Fast-forward to 2010 in California's 47th congressional district and Republican challenger Van Tran seems to be taking a page out of the playbook Sanchez used to defeat Dornan (replace the word "Hispanic" with "Vietnamese") more than a decade ago. Tran, who had ironically once worked for Dornan, is trying to defeat Sanchez by maximizing his votes from the growing Vietnamese population, which has more than doubled from what it was a decade ago.
 
This race is getting nasty, as proved by a Sanchez appearance on the Spanish television channel Univision in which she told Hispanic voters that Republicans and the Vietnamese were trying to steal her seat from the Hispanic community. The video is sure to at least galvanize Vietnamese voters for Tran in an election year in which turnout is destiny. Sanchez will need Hispanics to answer her clarion call if she wants to avoid antacids leading up to the election.

Tran, a term-limited state representative, has earned the trust of fiscal conservatives in California. In addition, national Republicans have touted his potential and candidacy, welcoming a new ethnic face into the party. And while Sanchez has diligently reached out to the Vietnamese community, even dressing in traditional Vietnamese garb at local festivals, Tran's main line of attack against her seems to be that like her legislative record, she is more show than substance when it comes to issues that affect the Vietnamese community. Sanchez's latest unforced gaffe may prove Tran's point, at least among those in the Vietnamese community. Sanchez has said that she was merely referring to Vietnamese Republican activists, but the OC Weekly, which first broke the news of this video, disagrees with Sanchez's interpretation.

Republican polls, such as one commissioned by the American Action Network, have put Tran within the margin of error.
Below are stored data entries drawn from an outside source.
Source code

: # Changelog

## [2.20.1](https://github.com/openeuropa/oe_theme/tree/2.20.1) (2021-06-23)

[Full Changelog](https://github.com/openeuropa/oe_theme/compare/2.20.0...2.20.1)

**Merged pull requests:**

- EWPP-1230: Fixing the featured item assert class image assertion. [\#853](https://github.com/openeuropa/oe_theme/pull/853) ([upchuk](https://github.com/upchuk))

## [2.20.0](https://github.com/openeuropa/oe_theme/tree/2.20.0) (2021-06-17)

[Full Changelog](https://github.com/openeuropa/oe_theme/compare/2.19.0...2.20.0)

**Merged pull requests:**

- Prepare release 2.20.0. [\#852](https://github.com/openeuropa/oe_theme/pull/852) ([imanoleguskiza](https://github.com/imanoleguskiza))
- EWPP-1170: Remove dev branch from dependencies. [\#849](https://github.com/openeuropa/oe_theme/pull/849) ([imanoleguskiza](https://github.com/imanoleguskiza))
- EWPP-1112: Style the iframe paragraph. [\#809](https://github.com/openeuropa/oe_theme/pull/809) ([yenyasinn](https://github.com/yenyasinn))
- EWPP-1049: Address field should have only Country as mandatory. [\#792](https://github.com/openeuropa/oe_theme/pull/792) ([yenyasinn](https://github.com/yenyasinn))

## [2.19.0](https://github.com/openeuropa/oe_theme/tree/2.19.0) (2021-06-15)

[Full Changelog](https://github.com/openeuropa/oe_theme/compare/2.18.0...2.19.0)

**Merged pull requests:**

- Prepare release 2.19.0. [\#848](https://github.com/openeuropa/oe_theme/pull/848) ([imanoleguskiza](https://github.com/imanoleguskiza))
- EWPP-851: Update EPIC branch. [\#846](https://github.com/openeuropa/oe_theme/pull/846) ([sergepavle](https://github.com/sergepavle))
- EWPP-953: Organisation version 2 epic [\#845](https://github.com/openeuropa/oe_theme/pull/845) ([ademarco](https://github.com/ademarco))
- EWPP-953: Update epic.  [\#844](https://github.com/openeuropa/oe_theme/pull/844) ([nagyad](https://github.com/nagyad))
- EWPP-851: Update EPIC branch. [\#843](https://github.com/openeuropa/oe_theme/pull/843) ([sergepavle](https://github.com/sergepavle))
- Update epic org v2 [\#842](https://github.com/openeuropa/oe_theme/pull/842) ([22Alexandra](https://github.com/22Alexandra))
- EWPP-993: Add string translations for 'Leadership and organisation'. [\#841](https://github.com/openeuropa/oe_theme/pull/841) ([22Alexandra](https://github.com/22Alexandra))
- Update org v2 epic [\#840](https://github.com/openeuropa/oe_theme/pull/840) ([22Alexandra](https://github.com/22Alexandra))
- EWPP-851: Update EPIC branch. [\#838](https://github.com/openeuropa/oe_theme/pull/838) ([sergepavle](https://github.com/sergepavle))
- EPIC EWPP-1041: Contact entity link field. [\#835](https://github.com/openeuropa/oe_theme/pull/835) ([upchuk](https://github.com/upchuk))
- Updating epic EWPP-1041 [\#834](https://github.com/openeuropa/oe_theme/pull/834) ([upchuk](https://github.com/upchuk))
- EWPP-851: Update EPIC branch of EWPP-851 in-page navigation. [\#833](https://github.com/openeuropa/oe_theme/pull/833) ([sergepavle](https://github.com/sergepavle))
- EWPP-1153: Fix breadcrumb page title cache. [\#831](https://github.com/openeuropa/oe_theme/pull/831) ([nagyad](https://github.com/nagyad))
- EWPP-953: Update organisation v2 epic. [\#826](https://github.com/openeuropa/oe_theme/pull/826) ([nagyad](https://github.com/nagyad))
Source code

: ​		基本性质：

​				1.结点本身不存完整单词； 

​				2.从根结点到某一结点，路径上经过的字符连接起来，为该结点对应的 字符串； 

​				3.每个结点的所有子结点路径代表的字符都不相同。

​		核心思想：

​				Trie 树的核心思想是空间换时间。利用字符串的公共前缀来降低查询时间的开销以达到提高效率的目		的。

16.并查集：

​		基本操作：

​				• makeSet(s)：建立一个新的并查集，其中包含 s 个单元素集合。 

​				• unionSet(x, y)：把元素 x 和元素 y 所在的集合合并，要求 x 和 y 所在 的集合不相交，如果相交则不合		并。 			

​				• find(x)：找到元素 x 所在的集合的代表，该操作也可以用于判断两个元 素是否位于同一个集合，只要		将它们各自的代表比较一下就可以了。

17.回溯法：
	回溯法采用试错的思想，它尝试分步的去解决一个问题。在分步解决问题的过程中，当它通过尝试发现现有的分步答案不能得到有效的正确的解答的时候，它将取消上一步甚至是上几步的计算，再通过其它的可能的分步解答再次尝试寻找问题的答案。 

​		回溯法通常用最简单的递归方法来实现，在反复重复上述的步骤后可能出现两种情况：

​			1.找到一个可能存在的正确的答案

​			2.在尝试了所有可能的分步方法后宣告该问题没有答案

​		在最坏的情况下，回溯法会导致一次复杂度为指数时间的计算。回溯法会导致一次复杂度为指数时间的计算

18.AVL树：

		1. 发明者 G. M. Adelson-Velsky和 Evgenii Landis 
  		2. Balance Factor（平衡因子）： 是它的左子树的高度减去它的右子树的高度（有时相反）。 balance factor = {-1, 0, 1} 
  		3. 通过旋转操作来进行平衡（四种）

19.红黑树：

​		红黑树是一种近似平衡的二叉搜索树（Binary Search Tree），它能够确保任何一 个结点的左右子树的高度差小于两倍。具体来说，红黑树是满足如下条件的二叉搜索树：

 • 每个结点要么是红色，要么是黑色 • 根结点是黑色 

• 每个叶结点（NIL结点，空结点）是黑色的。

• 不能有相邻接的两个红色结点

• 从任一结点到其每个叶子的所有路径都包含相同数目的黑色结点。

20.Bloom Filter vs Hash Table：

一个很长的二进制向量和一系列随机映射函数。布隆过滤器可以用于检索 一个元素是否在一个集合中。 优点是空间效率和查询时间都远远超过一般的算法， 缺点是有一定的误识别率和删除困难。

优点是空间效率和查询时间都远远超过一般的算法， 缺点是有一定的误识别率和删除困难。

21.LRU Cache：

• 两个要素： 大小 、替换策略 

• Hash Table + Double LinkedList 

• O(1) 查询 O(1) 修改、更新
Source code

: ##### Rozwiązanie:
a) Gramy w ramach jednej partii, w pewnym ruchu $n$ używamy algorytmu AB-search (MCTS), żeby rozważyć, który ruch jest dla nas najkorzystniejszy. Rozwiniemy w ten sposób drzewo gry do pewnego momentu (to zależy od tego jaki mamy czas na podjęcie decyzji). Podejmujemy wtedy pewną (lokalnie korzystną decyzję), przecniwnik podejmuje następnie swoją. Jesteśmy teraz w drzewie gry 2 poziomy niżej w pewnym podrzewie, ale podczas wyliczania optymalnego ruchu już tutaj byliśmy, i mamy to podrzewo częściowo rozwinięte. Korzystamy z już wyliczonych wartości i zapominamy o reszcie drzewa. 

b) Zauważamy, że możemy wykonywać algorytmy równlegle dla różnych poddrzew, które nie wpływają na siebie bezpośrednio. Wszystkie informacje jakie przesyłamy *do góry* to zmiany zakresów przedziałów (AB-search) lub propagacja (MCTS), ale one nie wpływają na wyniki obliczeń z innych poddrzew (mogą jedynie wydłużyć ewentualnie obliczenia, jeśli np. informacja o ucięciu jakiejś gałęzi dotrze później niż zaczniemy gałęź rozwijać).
And while some political insiders wondered whether Sanchez would overlook Tran and this race with her eye potentially on a future gubernatorial run, those doubts about whether Sanchez would take this race seriously seem to have been erased, as she had already gone negative against Tran even before her controversial Univision comment. Sanchez had by then released an ad attacking Tran and implying that he has pocketed tax-payer stipends to help finance his home in Sacramento.

Tran has also not been without controversy in recent years. In August of 2009, he arrived at the scene of an accident involving his protégé, councilman Andy Quach, and questions later arose about whether Tran was attempting to interfere in the police investigation of the accident. Details remain hazy, but if Sanchez starts hammering Tran on what may have happened that night, it could indicate that her internal polls show she's in trouble.

Bottom line: Sanchez has many advantages in this race. There are more registered Democrats in her district than Republicans. She has name recognition across all communities, particularly the Mexican-American one, but this community is fickle when it comes to turning out at the polls; plus, independent candidate Cecilia Iglesias may peel off some Hispanic voters. Sanchez also has a fundraising advantage. But in midterm elections, only the passionate turn out to vote. And Tran will hope to turn out two equally passionate voters this cycle: voters angry at incumbents and Vietnamese residents eager to elect one of their own to national office. If Tran pulls off the upset against Sanchez, it'll probably be a sign of a larger GOP tidal wave.